**What the task requires:** In your copy, leave out the pictures and output only the lines from the one holding "(221, 305) = (131, 275): cup -> none" through the end of the data below, exactly.
# # # # #
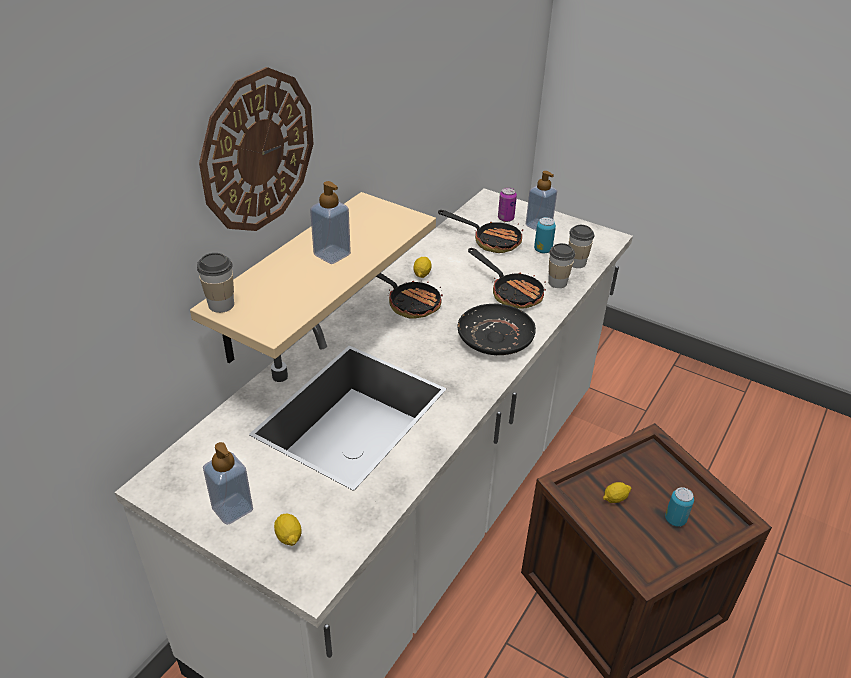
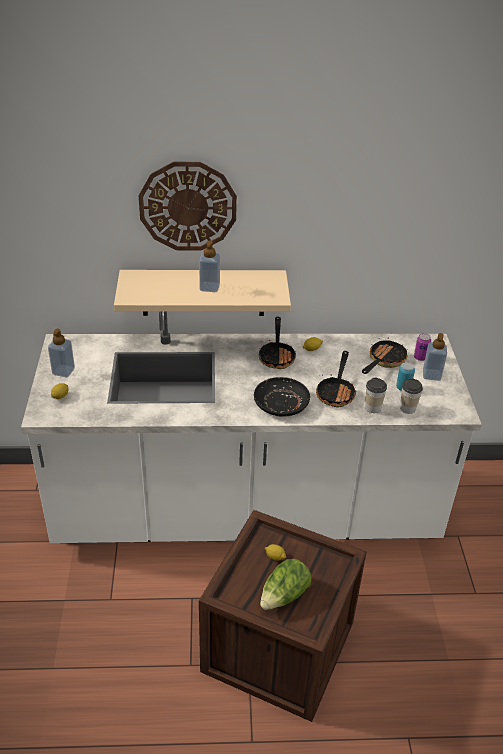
camera: 55 degrees right, 0 degrees up
(221, 305) = (131, 275): cup -> none
(490, 240) = (384, 361): frying pan -> frying pan turned 135 degrees counterclockwise
(675, 519) = (284, 595): can -> lettuce

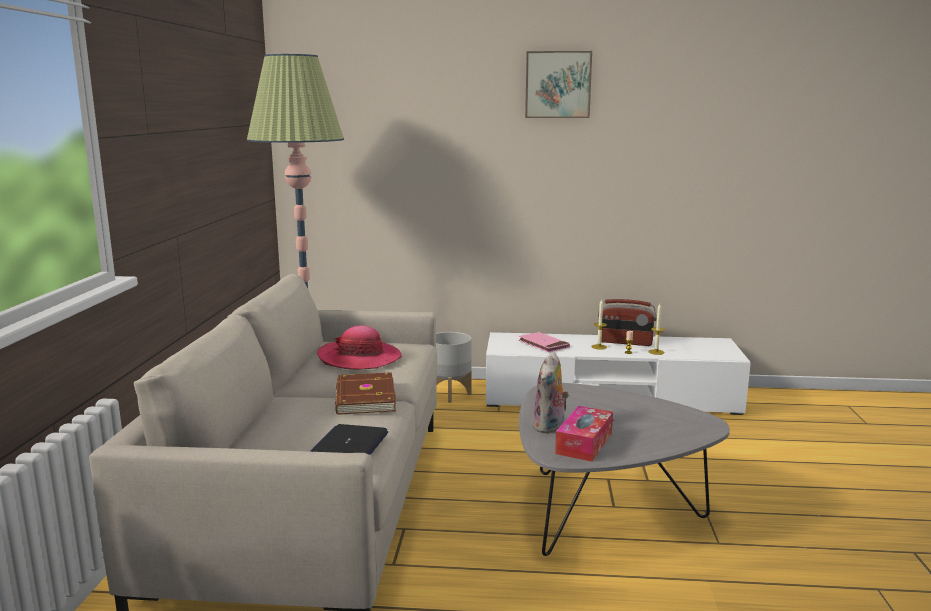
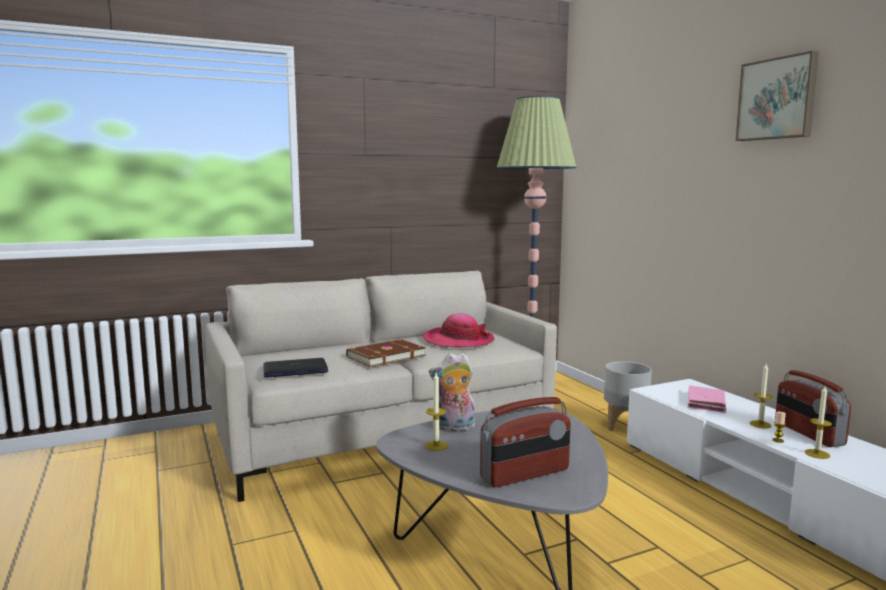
camera: 60 degrees right, 5 degrees down
(584, 443) = (436, 445): tissue box -> candle
(667, 427) = (525, 474): none -> radio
# # # # #
**Answer space:**
(221, 305) = (131, 275): cup -> none
(490, 240) = (384, 361): frying pan -> frying pan turned 135 degrees counterclockwise
(675, 519) = (284, 595): can -> lettuce

camera: 60 degrees right, 5 degrees down
(584, 443) = (436, 445): tissue box -> candle
(667, 427) = (525, 474): none -> radio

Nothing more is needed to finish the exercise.